Influenza. Pronto soccorso in ginocchio da Nord a Sud tra carenza posti letto e ritardi nei ricoveri

Influenza. Pronto soccorso in ginocchio da Nord a Sud tra carenza posti letto e ritardi nei ricoveri

Influenza. Pronto soccorso in ginocchio da Nord a Sud tra carenza posti letto e ritardi nei ricoveri

La forte pressione sui Ps italiani sta mettendo in luce criticità organizzative e strutturali che si acuiscono nei periodi di picco stagionale delle infezioni respiratorie. L’emergenza colpisce soprattutto Sicilia, Sardegna e reparti pediatrici, mentre la vaccinazione riduce i casi gravi di bronchiolite in Toscana

Pronto soccorso in affanno a causa dell’impennata delle sindromi influenzali, da Nord a Sud nessuno si salva. L’aumento degli accessi legati all’influenza sta infatti mettendo in difficoltà i servizi di emergenza, aggravando problemi strutturali già esistenti come la carenza di posti letto e i ritardi nei ricoveri.

Secondo quanto riportato dall’agenzia Ansa, una delle situazioni più critiche si registra in Sicilia. Nelle ultime due settimane l’impennata delle sindromi influenzali ha provocato una grave sofferenza dell’intero sistema ospedaliero regionale. L’afflusso elevato di pazienti ha determinato sacche di sovraffollamento nei pronto soccorso, con punte che in alcuni ospedali di Palermo superano il 350%. Un fenomeno legato in particolare alla permanenza prolungata dei pazienti nelle strutture di emergenza, in attesa di un posto letto nei reparti di degenza.

Una situazione di emergenza analoga si osserva anche in Sardegna, dove la regione è tra le più colpite in Italia dall’influenza stagionale. Qui gli accessi al pronto soccorso per sindromi influenzali si sommano a una cronica carenza di posti letto ospedalieri. La conseguenza? Molti pazienti restano in barella nei pronto soccorso in attesa di ricovero, contribuendo a un ulteriore incremento del sovraffollamento.

Particolarmente significativo è anche l’impatto sul fronte pediatrico. All’ospedale Santobono di Napoli si è arrivati a registrare fino a 350 accessi al giorno. Tra questi, 7-8 bambini su 10 presentano sintomi influenzali, spesso associati a disturbi respiratori. Anche se rispetto agli anni precedenti si osserva un numero inferiore di casi di bronchiolite.

Una dinamica simile si registra al Meyer di Firenze, dove si contano punte superiori ai 100 accessi pediatrici al giorno. In Toscana, però, la situazione legata al virus respiratorio sinciziale mostra segnali di miglioramento. I ricoveri risultano infatti dimezzati rispetto al 2024, grazie alla campagna di immunizzazione promossa dalla Regione Toscana, che ha raggiunto un’adesione pari al 90% dei soggetti interessati.

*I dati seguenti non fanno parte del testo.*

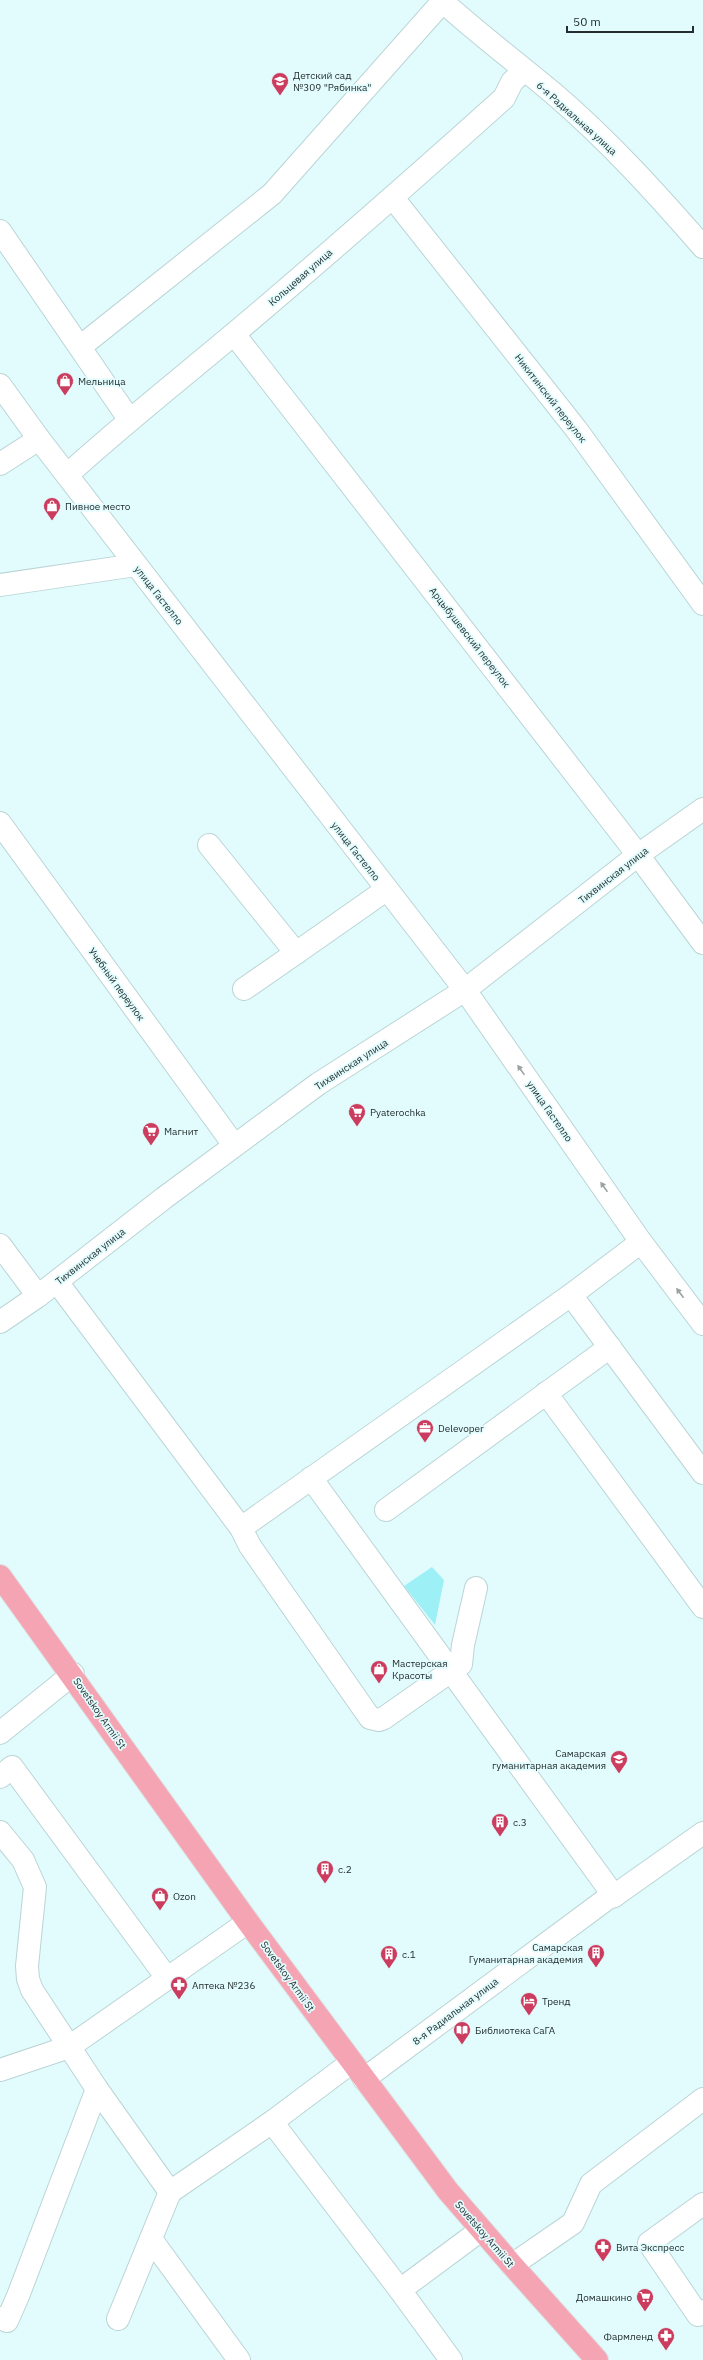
<svg xmlns="http://www.w3.org/2000/svg" width="703" height="2360" font-family="'IBM Plex Sans',sans-serif">
<style>
.green{fill:#9df1f6}
.lines{fill:none;stroke-linecap:round;stroke-linejoin:round}
.minor-casing{stroke:#bbd4d6;stroke-width:24}
.major-casing{stroke:#dcdede;stroke-width:24}
.minor{stroke:#fff;stroke-width:22}
.major{stroke:#f5a4b3;stroke-width:22}
.oneway{fill:#9ca1a1}
.labels{text-anchor:middle;stroke-width:3.5;stroke-linejoin:round;paint-order:stroke}
.poi-label{font-size:10px;fill:#242e2e;stroke:#e2fcfe;text-anchor:start}
.street-label{font-size:10px;fill:#242e2e;stroke:#e2fcfe}
</style>
<rect width="100%" height="100%" fill="#e2fcfe"/>
<!-- green -->
<path class="green" d="M432 1567 444 1580 435 1625 404 1586Z"/>
<g class="lines">
<defs>
<g id="minor">
<path d="M441 0C477 33 516 62 553 93 608 140 656 193 703 247"/>
<path d="M393 198 576 429 703 604"/>
<path d="M0 231 129 419"/>
<path d="M234 334 638 855 703 943"/>
<path d="M80 347 272 194 444 0"/>
<path d="M0 385 39 439 465 990 641 1242 703 1324"/>
<path d="M0 464 39 439"/>
<path d="M67 475C122 425 179 380 235 333 326 256 415 178 504 98L512 82 523 71"/>
<path d="M0 585 136 565"/>
<path d="M0 823 234 1145"/>
<path d="M209 845 296 953 386 890"/>
<path d="M244 989 296 953"/>
<path d="M0 1245 38 1296"/>
<path d="M57 1282 241 1528 250 1546 370 1718 379 1720 384 1718 461 1664 463 1645 476 1588"/>
<path d="M571 1295 703 1473"/>
<path d="M0 1322 38 1296 164 1198 318 1084 465 990 638 855 703 809"/>
<path d="M546 1393 703 1607"/>
<path d="M311 1478 614 1896"/>
<path d="M386 1510 610 1347"/>
<path d="M241 1528 571 1295 641 1242"/>
<path d="M0 1733 73 1674"/>
<path d="M0 1777 12 1767 167 1978"/>
<path d="M0 1832 23 1860 35 1887 27 1966 28 1979 32 1990 97 2089 170 2192 118 2319"/>
<path d="M0 2070 69 2047 248 1922"/>
<path d="M364 2079 608 1898 614 1896 703 1833"/>
<path d="M272 2122 400 2290"/>
<path d="M170 2192 272 2122 352 2062"/>
<path d="M703 2204 649 2243 698 2315 703 2311"/>
<path d="M151 2239 239 2360"/>
<path d="M512 2265 573 2223 591 2184 703 2099"/>
<path d="M0 2318 7 2321 18 2296 97 2089"/>
<path d="M451 2360 400 2290 481 2230"/>
</g>
<path id="major" d="M0 1576 248 1922 448 2191 512 2265 597 2360"/>
</defs>
<!-- minor casing -->
<use href="#minor" class="minor-casing"/>
<!-- major casing -->
<use href="#major" class="major-casing"/>
<!-- minor -->
<use href="#minor" class="minor"/>
<!-- major -->
<use href="#major" class="major"/>
</g>
<!-- one-way arrows -->
<defs><path id="oneway-solid" d="M-6-.8H1V-3.2L6.5 0L1 3.2V.8H-6Z"/></defs>
<g class="oneway">
<use href="#oneway-solid" transform="translate(521 1070) rotate(-125)"/>
<use href="#oneway-solid" transform="translate(604 1187) rotate(-125)"/>
<use href="#oneway-solid" transform="translate(680 1293) rotate(-127)"/>
</g>
<!-- icons -->
<defs>
<symbol id="school-pin" viewBox="-11 -11 22 30"><path d="M0 17L-7.5 6A9.5 9.5 0 1 1 7.5 6Z" fill="#cb3c5e" stroke="#e2fcfe"/><path d="M0-5L7-2L0 1L-7-2ZM-4 1L0 2.5L4 1V4Q0 6-4 4Z" fill="#fff"/></symbol>
<symbol id="shop-pin" viewBox="-11 -11 22 30"><path d="M0 17L-7.5 6A9.5 9.5 0 1 1 7.5 6Z" fill="#cb3c5e" stroke="#e2fcfe"/><path d="M-5-2.5h2.3a2.7 3.5 0 0 1 5.4 0H5L5.5 6h-11ZM-1.5-2.5h3a1.5 2.3 0 0 0-3 0Z" fill="#fff"/></symbol>
<symbol id="supermarket-pin" viewBox="-11 -11 22 30"><path d="M0 17L-7.5 6A9.5 9.5 0 1 1 7.5 6Z" fill="#cb3c5e" stroke="#e2fcfe"/><path d="M-6-5.5h2.5l.6 2H6L4.5 2H-2.5L-4.4-4H-6ZM-1.5 3.2a1.3 1.3 0 1 0 .1 0ZM3 3.2a1.3 1.3 0 1 0 .1 0Z" fill="#fff"/></symbol>
<symbol id="office-pin" viewBox="-11 -11 22 30"><path d="M0 17L-7.5 6A9.5 9.5 0 1 1 7.5 6Z" fill="#cb3c5e" stroke="#e2fcfe"/><path d="M-6-3h4V-5.5h4V-3h4V5H-6ZM-1-4.5V-3h2v-1.5ZM-6 0V1H6V0Z" fill="#fff"/></symbol>
<symbol id="university-pin" viewBox="-11 -11 22 30"><path d="M0 17L-7.5 6A9.5 9.5 0 1 1 7.5 6Z" fill="#cb3c5e" stroke="#e2fcfe"/><path d="M0-5L7-2L0 1L-7-2ZM-4 1L0 2.5L4 1V4Q0 6-4 4Z" fill="#fff"/></symbol>
<symbol id="building-pin" viewBox="-11 -11 22 30"><path d="M0 17L-7.5 6A9.5 9.5 0 1 1 7.5 6Z" fill="#cb3c5e" stroke="#e2fcfe"/><path d="M-4-6H4V6H1V3H-1V6H-4ZM-2.5-4.3h1.7v1.8h-1.7ZM.8-4.3h1.7v1.8H.8ZM-2.5-1h1.7V.8h-1.7ZM.8-1h1.7V.8H.8Z" fill="#fff"/></symbol>
<symbol id="pharmacy-pin" viewBox="-11 -11 22 30"><path d="M0 17L-7.5 6A9.5 9.5 0 1 1 7.5 6Z" fill="#cb3c5e" stroke="#e2fcfe"/><path d="M-2-6h4v4h4v4h-4v4h-4v-4h-4v-4h4Z" fill="#fff"/></symbol>
<symbol id="hotel-pin" viewBox="-11 -11 22 30"><path d="M0 17L-7.5 6A9.5 9.5 0 1 1 7.5 6Z" fill="#cb3c5e" stroke="#e2fcfe"/><path d="M-6-4.5h1.5V1H6V5H4.5V3h-9V5H-6ZM-4 0a1.8 1.8 0 1 1 3.6 0ZM.5 0V-2.5h3Q6-2.5 6 0Z" fill="#fff"/></symbol>
<symbol id="library-pin" viewBox="-11 -11 22 30"><path d="M0 17L-7.5 6A9.5 9.5 0 1 1 7.5 6Z" fill="#cb3c5e" stroke="#e2fcfe"/><path d="M-6-4Q-3-5.5-.7-3.5V5Q-3 3-6 4ZM6-4Q3-5.5 .7-3.5V5Q3 3 6 4Z" fill="#fff"/></symbol>
</defs>
<g fill-rule="evenodd">
<use href="#school-pin" x="270" y="71" width="20" height="27"/>
<use href="#shop-pin" x="55" y="371" width="20" height="27"/>
<use href="#shop-pin" x="42" y="496" width="20" height="27"/>
<use href="#supermarket-pin" x="347" y="1102" width="20" height="27"/>
<use href="#supermarket-pin" x="141" y="1121" width="20" height="27"/>
<use href="#office-pin" x="415" y="1418" width="20" height="27"/>
<use href="#shop-pin" x="369" y="1659" width="20" height="27"/>
<use href="#university-pin" x="609" y="1749" width="20" height="27"/>
<use href="#building-pin" x="490" y="1812" width="20" height="27"/>
<use href="#building-pin" x="315" y="1859" width="20" height="27"/>
<use href="#shop-pin" x="150" y="1886" width="20" height="27"/>
<use href="#building-pin" x="586" y="1943" width="20" height="27"/>
<use href="#building-pin" x="379" y="1944" width="20" height="27"/>
<use href="#pharmacy-pin" x="169" y="1975" width="20" height="27"/>
<use href="#hotel-pin" x="519" y="1991" width="20" height="27"/>
<use href="#library-pin" x="452" y="2020" width="20" height="27"/>
<use href="#pharmacy-pin" x="593" y="2237" width="20" height="27"/>
<use href="#supermarket-pin" x="635" y="2287" width="20" height="27"/>
<use href="#pharmacy-pin" x="656" y="2326" width="20" height="27"/>
</g>
<g class="labels">
<!-- poi labels -->
<g class="poi-label">
<text x="293" y="79">Детский сад<tspan x="293" dy="12">№309 "Рябинка"</tspan></text>
<text x="78" y="385">Мельница</text>
<text x="65" y="510">Пивное место</text>
<text x="370" y="1116">Pyaterochka</text>
<text x="164" y="1135">Магнит</text>
<text x="438" y="1432">Delevoper</text>
<text x="392" y="1667">Мастерская<tspan x="392" dy="12">Красоты</tspan></text>
<text x="606" y="1757" text-anchor="end">Самарская<tspan x="606" dy="12">гуманитарная академия</tspan></text>
<text x="513" y="1826">с.3</text>
<text x="338" y="1873">с.2</text>
<text x="173" y="1900">Ozon</text>
<text x="583" y="1951" text-anchor="end">Самарская<tspan x="583" dy="12">Гуманитарная академия</tspan></text>
<text x="402" y="1958">с.1</text>
<text x="192" y="1989">Аптека №236</text>
<text x="542" y="2005">Тренд</text>
<text x="475" y="2034">Библиотека СаГА</text>
<text x="616" y="2251">Вита Экспресс</text>
<text x="632" y="2301" text-anchor="end">Домашкино</text>
<text x="653" y="2340" text-anchor="end">Фармленд</text>
</g>
<!-- street labels -->
<g class="street-label">
<text transform="translate(577 118) rotate(42)" y="4">6-я Радиальная улица</text>
<text transform="translate(300 277) rotate(-41)" y="4">Кольцевая улица</text>
<text transform="translate(551 398) rotate(52)" y="4">Никитинский переулок</text>
<text transform="translate(159 595) rotate(52)" y="4">улица Гастелло</text>
<text transform="translate(470 637) rotate(52)" y="4">Арцыбушевский переулок</text>
<text transform="translate(356 851) rotate(52)" y="4">улица Гастелло</text>
<text transform="translate(613 875) rotate(-38)" y="4">Тихвинская улица</text>
<text transform="translate(117 984) rotate(54)" y="4">Учебный переулок</text>
<text transform="translate(351 1064) rotate(-33)" y="4">Тихвинская улица</text>
<text transform="translate(550 1111) rotate(55)" y="4">улица Гастелло</text>
<text transform="translate(90 1256) rotate(-38)" y="4">Тихвинская улица</text>
<text transform="translate(100 1713) rotate(55)" y="4">Sovetskoy Armii St</text>
<text transform="translate(288 1976) rotate(54)" y="4">Sovetskoy Armii St</text>
<text transform="translate(455 2011) rotate(-37)" y="4">8-я Радиальная улица</text>
<text transform="translate(485 2234) rotate(49)" y="4">Sovetskoy Armii St</text>
</g>
</g>
<!-- scale -->
<path d="M567 26v6h126v-6" fill="none" stroke="#242e2e" stroke-width="2"/>
<text x="573" y="26" font-size="12" fill="#242e2e" stroke="#e2fcfe" stroke-width="3" paint-order="stroke">50 m</text>
</svg>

L’aumento del ricorso ai pronto soccorso per sindromi influenzali tocca anche diverse regioni del Nord. In Veneto e Lombardia si segnalano incrementi significativi degli accessi, mentre in Liguria è stato raggiunto il massimo livello di affollamento in 7 strutture su 13. Anche in Friuli Venezia Giulia si sono registrate giornate di intenso superlavoro per i servizi di emergenza.